Ten Minutes with Carol Leifer: Comedian suggests investing in Spandex

Comedian Carol Leifer has spent decades in comedy, writing for Seinfeld (she contributed to 75 episodes, including writing the famous "Marble Rye" episode), The Larry Sanders Show, Saturday Night Live and, of course, her own stand-up comedy shows. This year she wrote her first book, a memoir called, When You Lie About Your Age: The Terrorists Win.

It's a fun read and Leifer has a light touch with weighty topics like aging, religion and relationships. However, she doesn't write much about money and investing. So I followed up with a few questions:

Q: What is the biggest money mistake you ever made?

A: When I invested in the Pocket Bass Fisherman.

Q: What is the smartest money move you ever made?

A: You can never go wrong betting on Americans' bad eating habits. So I've made a ton investing in all fast food chains, while at the same time investing in Dockers, spandex, Spanx, and sweatpants. Basically, anything with an elastic waistband is a goldmine.

Q: I'm one of those very literal journalistic types. You didn't really invest in the Pocket Bass Fisherman, did you? Or invent a fast food and elastic waistband trade?

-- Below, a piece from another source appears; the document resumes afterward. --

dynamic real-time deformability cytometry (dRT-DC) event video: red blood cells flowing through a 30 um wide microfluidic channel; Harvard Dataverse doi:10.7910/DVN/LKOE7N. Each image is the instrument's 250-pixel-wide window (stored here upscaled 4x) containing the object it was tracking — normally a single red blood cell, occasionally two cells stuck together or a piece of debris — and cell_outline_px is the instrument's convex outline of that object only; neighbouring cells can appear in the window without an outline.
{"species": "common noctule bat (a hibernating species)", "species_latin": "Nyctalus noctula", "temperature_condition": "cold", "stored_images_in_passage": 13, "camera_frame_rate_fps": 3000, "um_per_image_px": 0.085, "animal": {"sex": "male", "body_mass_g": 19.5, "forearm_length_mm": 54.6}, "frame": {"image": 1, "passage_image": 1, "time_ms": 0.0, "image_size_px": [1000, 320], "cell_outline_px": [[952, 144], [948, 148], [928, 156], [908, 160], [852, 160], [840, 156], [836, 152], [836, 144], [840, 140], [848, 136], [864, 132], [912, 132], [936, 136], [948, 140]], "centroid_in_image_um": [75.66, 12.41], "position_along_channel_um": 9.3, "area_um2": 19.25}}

A: Ha! No, I made that stuff up.

Q: On a more serious note, in your book you write very touchingly about many things you learned from your father. What did you learn about money from him?

A: I remember when I had to break the news to my father that I wanted to become a stand-up comedian at the age of 21, I was so afraid of what his reaction would be. When I told him, he surprisingly immediately brightened and said, "That business is a lot of cash. And you can't beat cash, Carol!"

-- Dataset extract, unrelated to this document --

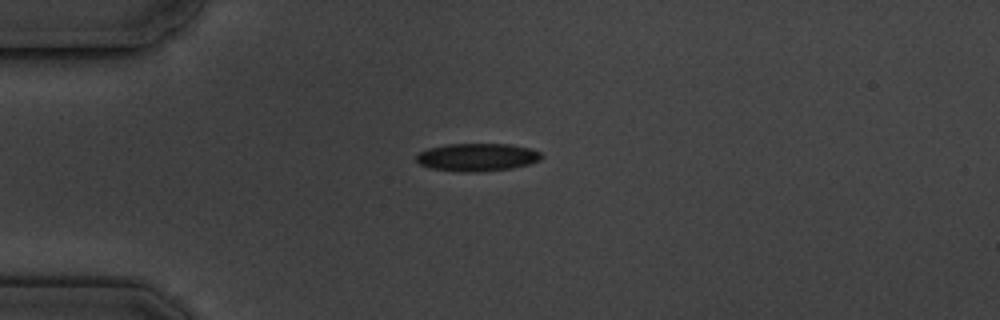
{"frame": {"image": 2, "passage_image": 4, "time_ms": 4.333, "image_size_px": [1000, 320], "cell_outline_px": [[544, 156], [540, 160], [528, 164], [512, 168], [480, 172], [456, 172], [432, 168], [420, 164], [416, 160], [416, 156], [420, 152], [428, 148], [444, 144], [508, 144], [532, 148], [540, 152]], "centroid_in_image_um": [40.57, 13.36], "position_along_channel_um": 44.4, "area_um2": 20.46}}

So I was always golden in his book. (And he also turned out to be right about the "cash" part).

Q: When you fell in love with a woman and started your now 12-year relationship, did that change your outlook on your personal finances at all?

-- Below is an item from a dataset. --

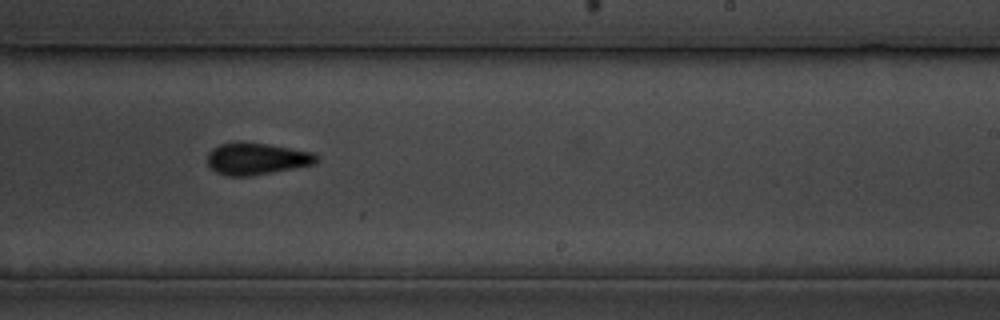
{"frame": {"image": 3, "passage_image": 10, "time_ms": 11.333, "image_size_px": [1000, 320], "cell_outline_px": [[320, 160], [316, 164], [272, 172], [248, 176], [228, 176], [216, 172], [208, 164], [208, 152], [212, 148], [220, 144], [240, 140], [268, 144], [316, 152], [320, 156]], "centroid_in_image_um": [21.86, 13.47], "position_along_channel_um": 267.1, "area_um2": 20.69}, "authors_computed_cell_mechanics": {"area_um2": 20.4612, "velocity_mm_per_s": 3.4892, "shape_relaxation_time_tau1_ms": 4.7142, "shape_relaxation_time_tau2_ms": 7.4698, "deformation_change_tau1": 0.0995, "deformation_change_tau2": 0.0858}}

A: Hell yeah! I immediately doubled my wardrobe, so I'm saving a ton of dough on clothes! Sharing toiletries, makeup . . . I'm making out like a banshee!! The only downside of a lesbian relationship, financially, is on Valentine's Day. Now it's TWO people who really care about this day.

Q: In your book, you seem pretty well-off. How does someone who started off doing open-mike nights make so much money working in comedy?

A: I have always had a great respect for money because I grew up with parents who lived during the Depression. My folks were always cutting corners.

I remember when I was growing up, to drink Tropicana orange juice was a luxury because we always had to drink frozen orange juice at home. My father would always say, "It's a quarter of the price, and it's the same thing!"

"No, Daddy Dearest, it's not the same thing. It's a glob of orange goo you mix with tap water that quickly becomes clumps of orange goo that refuse to have anything to do with said tap water!"

The same with TV Guide. We weren't allowed to buy it growing up because the newspaper had the TV listings for free.

So I have always been a money-saver as a result -- it's basically in my genes. Besides, to us Jews, the next pogrom could be right around the corner!

Q: Has this year's financial crisis caused you stress? What is your advice to people who are worried about it?

A: Drink more, worry less. (Let's just say I'm not performing at any upcoming AA conventions).

Q: You have seven dogs -- is that a big financial drain?

A: All our dogs are rescues and they mean so much to us, we give them the world. But dogs are so selfless and giving that I also have a higher respect for dogs than many people I know. I mean, a dog can lick his privates and yet not feel the need to post it on YouTube.

Q: What is your advice to young women who want to become comedians today?

A: I say, "Go for it." But women in the workplace still get a raw deal. A girlfriend of mine just got a new job and the first question her new boss asked her was if she could make a good cup of coffee. Pathetic, right? She stormed right out of that Starbucks.

Q: Your book is blurbed by the top comedians today -- Ellen DeGeneres, Jerry Seinfeld, Chris Rock, Larry David. Who is the funniest comedian to hang out with?

A: Far be it from me to say who's the funniest of my famous comedian friends. But I sure do love to go out to dinner with them. There's an unwritten rule -- the comedian who makes the most money always picks up the check. So let's just say that when I dine with Seinfeld, Leno, or Chris Rock, Mommy always rides free!